Wetenschap
Krediet:CC0 Publiek Domein
De impact op de klimaatverandering zou slechts bescheiden zijn als landen in ontwikkeling hun inspanningen om hun CO2-uitstoot te verminderen zouden uitstellen totdat ze een bepaald niveau van economische groei hebben bereikt.
Dat is de belangrijkste bevinding in een nieuwe studie die vandaag is gepubliceerd in Brieven voor milieuonderzoek door wetenschappers van het Carnegie Institution for Science, VS en de Universiteit van Waterloo, Canada.
De studie onderzoekt de gevolgen voor het klimaat die zich zouden voordoen als ontwikkelingslanden een specifiek BBP-niveau per hoofd van de bevolking bereiken voordat ze hun inspanningen gaan richten op het verminderen van de CO2-uitstoot. Historische gegevens over CO . gebruiken 2 emissies gecombineerd met bruto binnenlands product (bbp) en bevolkingsgegevens van de Wereldbank, wetenschappers Lei Duan en Ken Caldeira van het Carnegie Institution for Science met Juan Moreno-Cruz van de Universiteit van Waterloo, creëerde een breed scala aan toekomstscenario’s waarin CO 2 emissies nemen toe volgens historische trends en beginnen dan pas te dalen wanneer landen een bepaald inkomensniveau bereiken.
Lei Duan van de Carnegie Institution for Science zei:"Decarbonisatie is niet vaak de prioriteit voor minder ontwikkelde landen, in ieder geval niet vergeleken met het verzekeren van economische groei en het leveren van energiediensten. Terwijl deze landen zich een weg banen naar welvaart, ze moeten een evenwicht vinden tussen klimaat- en ontwikkelingsdoelen. Maar als ontwikkelingslanden wachten met het nemen van maatregelen om hun CO . te verminderen 2 uitstoot, we moeten weten wat de klimaatimplicaties daarvan zijn."
Uit de studie bleek dat als landen zouden beginnen met het koolstofvrij maken van het BBP per hoofd van de bevolking meer dan $ 10, 000, er zou minder dan 0,3°C extra opwarming zijn. Als landen boven dat BBP-niveau hun emissies jaarlijks met 2% verminderen, de vertraging in het koolstofvrij maken van ontwikkelingslanden zou tussen 2020 en 2100 naar schatting slechts 6% vertegenwoordigen op de totale cumulatieve CO 2 uitstoot.

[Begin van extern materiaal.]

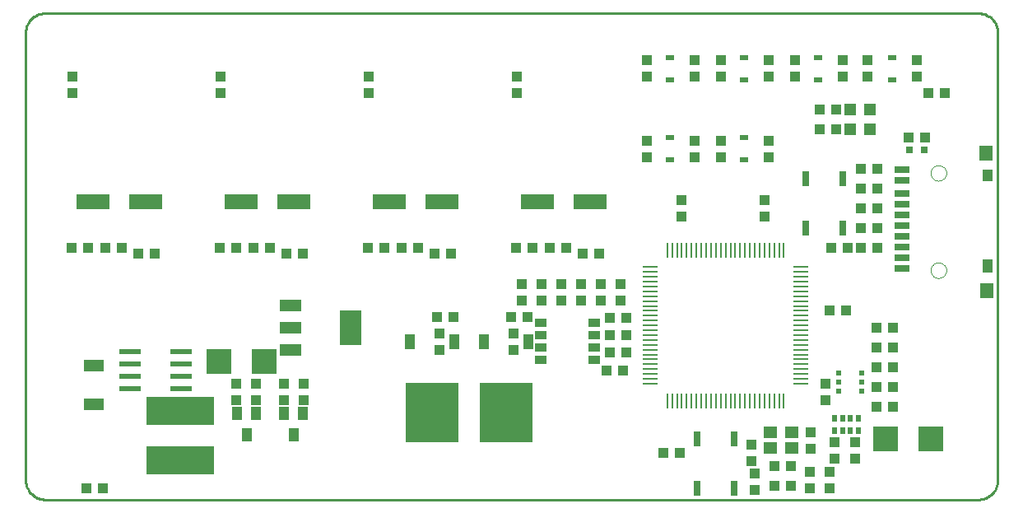
<source format=gtp>
G75*
G70*
%OFA0B0*%
%FSLAX24Y24*%
%IPPOS*%
%LPD*%
%AMOC8*
5,1,8,0,0,1.08239X$1,22.5*
%
%ADD10C,0.0100*%
%ADD11R,0.0106X0.0591*%
%ADD12R,0.0591X0.0106*%
%ADD13R,0.0551X0.0472*%
%ADD14R,0.0433X0.0394*%
%ADD15R,0.0394X0.0433*%
%ADD16R,0.0300X0.0600*%
%ADD17R,0.0197X0.0197*%
%ADD18R,0.0327X0.0248*%
%ADD19R,0.0472X0.0472*%
%ADD20R,0.1000X0.1000*%
%ADD21R,0.0315X0.0315*%
%ADD22R,0.0531X0.0591*%
%ADD23R,0.0394X0.0551*%
%ADD24R,0.0394X0.0512*%
%ADD25R,0.0591X0.0295*%
%ADD26C,0.0000*%
%ADD27R,0.1378X0.0630*%
%ADD28R,0.2126X0.2441*%
%ADD29R,0.0394X0.0630*%
%ADD30R,0.0880X0.0480*%
%ADD31R,0.0866X0.1417*%
%ADD32R,0.0197X0.0256*%
%ADD33R,0.2756X0.1122*%
%ADD34R,0.0870X0.0240*%
%ADD35R,0.0827X0.0500*%
%ADD36R,0.0450X0.0360*%
D10*
X003080Y001725D02*
X003080Y019835D01*
X003082Y019889D01*
X003087Y019942D01*
X003096Y019995D01*
X003109Y020047D01*
X003125Y020099D01*
X003145Y020149D01*
X003168Y020197D01*
X003195Y020244D01*
X003224Y020289D01*
X003257Y020332D01*
X003292Y020372D01*
X003330Y020410D01*
X003370Y020445D01*
X003413Y020478D01*
X003458Y020507D01*
X003505Y020534D01*
X003553Y020557D01*
X003603Y020577D01*
X003655Y020593D01*
X003707Y020606D01*
X003760Y020615D01*
X003813Y020620D01*
X003867Y020622D01*
X041663Y020622D01*
X041717Y020620D01*
X041770Y020615D01*
X041823Y020606D01*
X041875Y020593D01*
X041927Y020577D01*
X041977Y020557D01*
X042025Y020534D01*
X042072Y020507D01*
X042117Y020478D01*
X042160Y020445D01*
X042200Y020410D01*
X042238Y020372D01*
X042273Y020332D01*
X042306Y020289D01*
X042335Y020244D01*
X042362Y020197D01*
X042385Y020149D01*
X042405Y020099D01*
X042421Y020047D01*
X042434Y019995D01*
X042443Y019942D01*
X042448Y019889D01*
X042450Y019835D01*
X042450Y001725D01*
X042448Y001671D01*
X042443Y001618D01*
X042434Y001565D01*
X042421Y001513D01*
X042405Y001461D01*
X042385Y001411D01*
X042362Y001363D01*
X042335Y001316D01*
X042306Y001271D01*
X042273Y001228D01*
X042238Y001188D01*
X042200Y001150D01*
X042160Y001115D01*
X042117Y001082D01*
X042072Y001053D01*
X042025Y001026D01*
X041977Y001003D01*
X041927Y000983D01*
X041875Y000967D01*
X041823Y000954D01*
X041770Y000945D01*
X041717Y000940D01*
X041663Y000938D01*
X041663Y000937D02*
X003867Y000937D01*
X003867Y000938D02*
X003813Y000940D01*
X003760Y000945D01*
X003707Y000954D01*
X003655Y000967D01*
X003603Y000983D01*
X003553Y001003D01*
X003505Y001026D01*
X003458Y001053D01*
X003413Y001082D01*
X003370Y001115D01*
X003330Y001150D01*
X003292Y001188D01*
X003257Y001228D01*
X003224Y001271D01*
X003195Y001316D01*
X003168Y001363D01*
X003145Y001411D01*
X003125Y001461D01*
X003109Y001513D01*
X003096Y001565D01*
X003087Y001618D01*
X003082Y001671D01*
X003080Y001725D01*
D11*
X029068Y004936D03*
X029265Y004936D03*
X029461Y004936D03*
X029658Y004936D03*
X029855Y004936D03*
X030052Y004936D03*
X030249Y004936D03*
X030446Y004936D03*
X030643Y004936D03*
X030839Y004936D03*
X031036Y004936D03*
X031233Y004936D03*
X031430Y004936D03*
X031627Y004936D03*
X031824Y004936D03*
X032021Y004936D03*
X032217Y004936D03*
X032414Y004936D03*
X032611Y004936D03*
X032808Y004936D03*
X033005Y004936D03*
X033202Y004936D03*
X033399Y004936D03*
X033595Y004936D03*
X033792Y004936D03*
X033792Y011038D03*
X033595Y011038D03*
X033399Y011038D03*
X033202Y011038D03*
X033005Y011038D03*
X032808Y011038D03*
X032611Y011038D03*
X032414Y011038D03*
X032217Y011038D03*
X032021Y011038D03*
X031824Y011038D03*
X031627Y011038D03*
X031430Y011038D03*
X031233Y011038D03*
X031036Y011038D03*
X030839Y011038D03*
X030643Y011038D03*
X030446Y011038D03*
X030249Y011038D03*
X030052Y011038D03*
X029855Y011038D03*
X029658Y011038D03*
X029461Y011038D03*
X029265Y011038D03*
X029068Y011038D03*
D12*
X028379Y010350D03*
X028379Y010153D03*
X028379Y009956D03*
X028379Y009759D03*
X028379Y009562D03*
X028379Y009365D03*
X028379Y009168D03*
X028379Y008972D03*
X028379Y008775D03*
X028379Y008578D03*
X028379Y008381D03*
X028379Y008184D03*
X028379Y007987D03*
X028379Y007790D03*
X028379Y007594D03*
X028379Y007397D03*
X028379Y007200D03*
X028379Y007003D03*
X028379Y006806D03*
X028379Y006609D03*
X028379Y006412D03*
X028379Y006216D03*
X028379Y006019D03*
X028379Y005822D03*
X028379Y005625D03*
X034481Y005625D03*
X034481Y005822D03*
X034481Y006019D03*
X034481Y006216D03*
X034481Y006412D03*
X034481Y006609D03*
X034481Y006806D03*
X034481Y007003D03*
X034481Y007200D03*
X034481Y007397D03*
X034481Y007594D03*
X034481Y007790D03*
X034481Y007987D03*
X034481Y008184D03*
X034481Y008381D03*
X034481Y008578D03*
X034481Y008775D03*
X034481Y008972D03*
X034481Y009168D03*
X034481Y009365D03*
X034481Y009562D03*
X034481Y009759D03*
X034481Y009956D03*
X034481Y010153D03*
X034481Y010350D03*
D13*
X034113Y003652D03*
X033247Y003652D03*
X033247Y003022D03*
X034113Y003022D03*
D14*
X034065Y002287D03*
X033395Y002287D03*
X033395Y001487D03*
X034065Y001487D03*
X037545Y005487D03*
X038215Y005487D03*
X038215Y007887D03*
X037545Y007887D03*
X036315Y008587D03*
X035645Y008587D03*
X036895Y011937D03*
X037565Y011937D03*
X037565Y012737D03*
X036895Y012737D03*
X031230Y014803D03*
X031230Y015472D03*
X028230Y015472D03*
X028230Y014803D03*
X028230Y018053D03*
X028230Y018722D03*
X031230Y018722D03*
X031230Y018053D03*
X034230Y018053D03*
X034230Y018722D03*
X037180Y018722D03*
X037180Y018053D03*
X023615Y011137D03*
X022945Y011137D03*
X023180Y009672D03*
X023980Y009672D03*
X024780Y009672D03*
X025580Y009672D03*
X026380Y009672D03*
X027180Y009672D03*
X027180Y009003D03*
X026380Y009003D03*
X025580Y009003D03*
X024780Y009003D03*
X023980Y009003D03*
X023180Y009003D03*
X022830Y007672D03*
X022830Y007003D03*
X019830Y007003D03*
X019830Y007672D03*
X014330Y005622D03*
X013530Y005622D03*
X013530Y004953D03*
X014330Y004953D03*
X012405Y004953D03*
X011605Y004953D03*
X011605Y005622D03*
X012405Y005622D03*
X006215Y001387D03*
X005545Y001387D03*
X005615Y011137D03*
X004945Y011137D03*
X010945Y011137D03*
X011615Y011137D03*
X016945Y011137D03*
X017615Y011137D03*
X026745Y008307D03*
X027415Y008307D03*
X027265Y006167D03*
X026595Y006167D03*
D15*
X026745Y006887D03*
X027415Y006887D03*
X027415Y007607D03*
X026745Y007607D03*
X023415Y008337D03*
X022745Y008337D03*
X020415Y008337D03*
X019745Y008337D03*
X019645Y010887D03*
X020315Y010887D03*
X018965Y011137D03*
X018295Y011137D03*
X014315Y010887D03*
X013645Y010887D03*
X012965Y011137D03*
X012295Y011137D03*
X008315Y010887D03*
X007645Y010887D03*
X006965Y011137D03*
X006295Y011137D03*
X004980Y017403D03*
X004980Y018072D03*
X010980Y018072D03*
X010980Y017403D03*
X016980Y017403D03*
X016980Y018072D03*
X022980Y018072D03*
X022980Y017403D03*
X030180Y018053D03*
X030180Y018722D03*
X033180Y018722D03*
X033180Y018053D03*
X035245Y016737D03*
X035915Y016737D03*
X035915Y015937D03*
X035245Y015937D03*
X033180Y015472D03*
X033180Y014803D03*
X030180Y014803D03*
X030180Y015472D03*
X029655Y013072D03*
X029655Y012403D03*
X026315Y010887D03*
X025645Y010887D03*
X024965Y011137D03*
X024295Y011137D03*
X033005Y012403D03*
X033005Y013072D03*
X036895Y013537D03*
X037565Y013537D03*
X037565Y014337D03*
X036895Y014337D03*
X038845Y015587D03*
X039515Y015587D03*
X039645Y017387D03*
X040315Y017387D03*
X039180Y018053D03*
X039180Y018722D03*
X036180Y018722D03*
X036180Y018053D03*
X036365Y011137D03*
X036895Y011137D03*
X037565Y011137D03*
X035695Y011137D03*
X037545Y007087D03*
X038215Y007087D03*
X038215Y006287D03*
X037545Y006287D03*
X035480Y005622D03*
X035480Y004953D03*
X037545Y004687D03*
X038215Y004687D03*
X036680Y003272D03*
X035830Y003272D03*
X034880Y003003D03*
X035830Y002603D03*
X036680Y002603D03*
X035630Y002072D03*
X034830Y002072D03*
X034830Y001403D03*
X035630Y001403D03*
X032605Y001328D03*
X032605Y001997D03*
X032480Y002503D03*
X032480Y003172D03*
X034880Y003672D03*
X029565Y002837D03*
X028895Y002837D03*
D16*
X030280Y003387D03*
X031780Y003387D03*
X031780Y001387D03*
X030280Y001387D03*
X034680Y011937D03*
X036180Y011937D03*
X036180Y013937D03*
X034680Y013937D03*
D17*
X036008Y006061D03*
X036008Y005687D03*
X036008Y005313D03*
X036952Y005313D03*
X036952Y005687D03*
X036952Y006061D03*
D18*
X032180Y014685D03*
X032180Y015590D03*
X029180Y015590D03*
X029180Y014685D03*
X029180Y017935D03*
X029180Y018840D03*
X032180Y018840D03*
X032180Y017935D03*
X035180Y017935D03*
X035180Y018840D03*
X038180Y018840D03*
X038180Y017935D03*
D19*
X037293Y016737D03*
X036467Y016737D03*
X036467Y015937D03*
X037293Y015937D03*
D20*
X012755Y006537D03*
X010905Y006537D03*
X037905Y003387D03*
X039755Y003387D03*
D21*
X039475Y015087D03*
X038885Y015087D03*
D22*
X041983Y014973D03*
X042002Y009402D03*
D23*
X042042Y010396D03*
X014304Y004420D03*
X013556Y004420D03*
X012404Y004420D03*
X011656Y004420D03*
X012030Y003554D03*
X013930Y003554D03*
D24*
X042042Y014067D03*
D25*
X038587Y013851D03*
X038587Y014284D03*
X038587Y013339D03*
X038587Y012906D03*
X038587Y012473D03*
X038587Y012040D03*
X038587Y011607D03*
X038587Y011174D03*
X038587Y010740D03*
X038587Y010307D03*
D26*
X039739Y010219D02*
X039741Y010254D01*
X039747Y010289D01*
X039757Y010323D01*
X039770Y010356D01*
X039787Y010387D01*
X039808Y010415D01*
X039831Y010442D01*
X039858Y010465D01*
X039886Y010486D01*
X039917Y010503D01*
X039950Y010516D01*
X039984Y010526D01*
X040019Y010532D01*
X040054Y010534D01*
X040089Y010532D01*
X040124Y010526D01*
X040158Y010516D01*
X040191Y010503D01*
X040222Y010486D01*
X040250Y010465D01*
X040277Y010442D01*
X040300Y010415D01*
X040321Y010387D01*
X040338Y010356D01*
X040351Y010323D01*
X040361Y010289D01*
X040367Y010254D01*
X040369Y010219D01*
X040367Y010184D01*
X040361Y010149D01*
X040351Y010115D01*
X040338Y010082D01*
X040321Y010051D01*
X040300Y010023D01*
X040277Y009996D01*
X040250Y009973D01*
X040222Y009952D01*
X040191Y009935D01*
X040158Y009922D01*
X040124Y009912D01*
X040089Y009906D01*
X040054Y009904D01*
X040019Y009906D01*
X039984Y009912D01*
X039950Y009922D01*
X039917Y009935D01*
X039886Y009952D01*
X039858Y009973D01*
X039831Y009996D01*
X039808Y010023D01*
X039787Y010051D01*
X039770Y010082D01*
X039757Y010115D01*
X039747Y010149D01*
X039741Y010184D01*
X039739Y010219D01*
X039739Y014156D02*
X039741Y014191D01*
X039747Y014226D01*
X039757Y014260D01*
X039770Y014293D01*
X039787Y014324D01*
X039808Y014352D01*
X039831Y014379D01*
X039858Y014402D01*
X039886Y014423D01*
X039917Y014440D01*
X039950Y014453D01*
X039984Y014463D01*
X040019Y014469D01*
X040054Y014471D01*
X040089Y014469D01*
X040124Y014463D01*
X040158Y014453D01*
X040191Y014440D01*
X040222Y014423D01*
X040250Y014402D01*
X040277Y014379D01*
X040300Y014352D01*
X040321Y014324D01*
X040338Y014293D01*
X040351Y014260D01*
X040361Y014226D01*
X040367Y014191D01*
X040369Y014156D01*
X040367Y014121D01*
X040361Y014086D01*
X040351Y014052D01*
X040338Y014019D01*
X040321Y013988D01*
X040300Y013960D01*
X040277Y013933D01*
X040250Y013910D01*
X040222Y013889D01*
X040191Y013872D01*
X040158Y013859D01*
X040124Y013849D01*
X040089Y013843D01*
X040054Y013841D01*
X040019Y013843D01*
X039984Y013849D01*
X039950Y013859D01*
X039917Y013872D01*
X039886Y013889D01*
X039858Y013910D01*
X039831Y013933D01*
X039808Y013960D01*
X039787Y013988D01*
X039770Y014019D01*
X039757Y014052D01*
X039747Y014086D01*
X039741Y014121D01*
X039739Y014156D01*
D27*
X025943Y012987D03*
X023817Y012987D03*
X019943Y012987D03*
X017817Y012987D03*
X013943Y012987D03*
X011817Y012987D03*
X007943Y012987D03*
X005817Y012987D03*
D28*
X019530Y004453D03*
X022530Y004453D03*
D29*
X021632Y007327D03*
X020428Y007327D03*
X018632Y007327D03*
X023428Y007327D03*
D30*
X013810Y006977D03*
X013810Y007887D03*
X013810Y008797D03*
D31*
X016250Y007887D03*
D32*
X035858Y004233D03*
X036173Y004233D03*
X036487Y004233D03*
X036802Y004233D03*
X036802Y003741D03*
X036487Y003741D03*
X036173Y003741D03*
X035858Y003741D03*
D33*
X009330Y004537D03*
X009330Y002537D03*
D34*
X009360Y005437D03*
X009360Y005937D03*
X009360Y006437D03*
X009360Y006937D03*
X007300Y006937D03*
X007300Y006437D03*
X007300Y005937D03*
X007300Y005437D03*
D35*
X005830Y004808D03*
X005830Y006367D03*
D36*
X023955Y006587D03*
X023955Y007087D03*
X023955Y007587D03*
X023955Y008087D03*
X026105Y008087D03*
X026105Y007587D03*
X026105Y007087D03*
X026105Y006587D03*
M02*

</source>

Juan Moreno-Cruz van de Universiteit van Waterloo zei:"Meer dan de helft van de wereldbevolking woont momenteel in landen onder een inkomensdrempel van $ 10, 000, maar onze studie toont aan dat een gebrek aan deelname aan decarbonisatie in deze landen relatief weinig impact zou hebben op de wereldwijde temperatuurverandering."
Echter, de krant waarschuwt dat lock-ins in emissie-emitterende technologieën op de lange termijn moeten worden vermeden. "De uitdaging is ervoor te zorgen dat investeringen in fossiele brandstoffen die vandaag worden gedaan geen infrastructuur of politieke achterban creëren die een koolstofarme toekomst onhaalbaar maken." Ken Caldeira van de Carnegie Institution for Science legt het uit. "Het risico is dat minder ontwikkelde landen verslaafd raken aan ontwikkeling op fossiele brandstoffen en het moeilijk vinden om van deze gewoonte af te komen naarmate ze rijker worden. Investeringen in het energiesysteem op korte termijn moeten voorzien in behoeften op korte termijn, maar moet plaatsvinden in de context van de ontwikkeling op langere termijn van een moderne economie met een lage CO2-uitstoot."
Lei Duan vervolgt:"We erkennen dat alle landen moeten samenwerken om de ambities van de Overeenkomst van Parijs te verwezenlijken om temperatuurstijgingen tot niet meer dan 2 ° C boven het pre-industriële niveau te houden, met een streven naar een grens van 1.5C. Maar deze studie laat zien, over een breed scala aan scenario's en veronderstellingen, dat de grotere impact zal komen van de decarbonisatie van midden- en hoge inkomenslanden."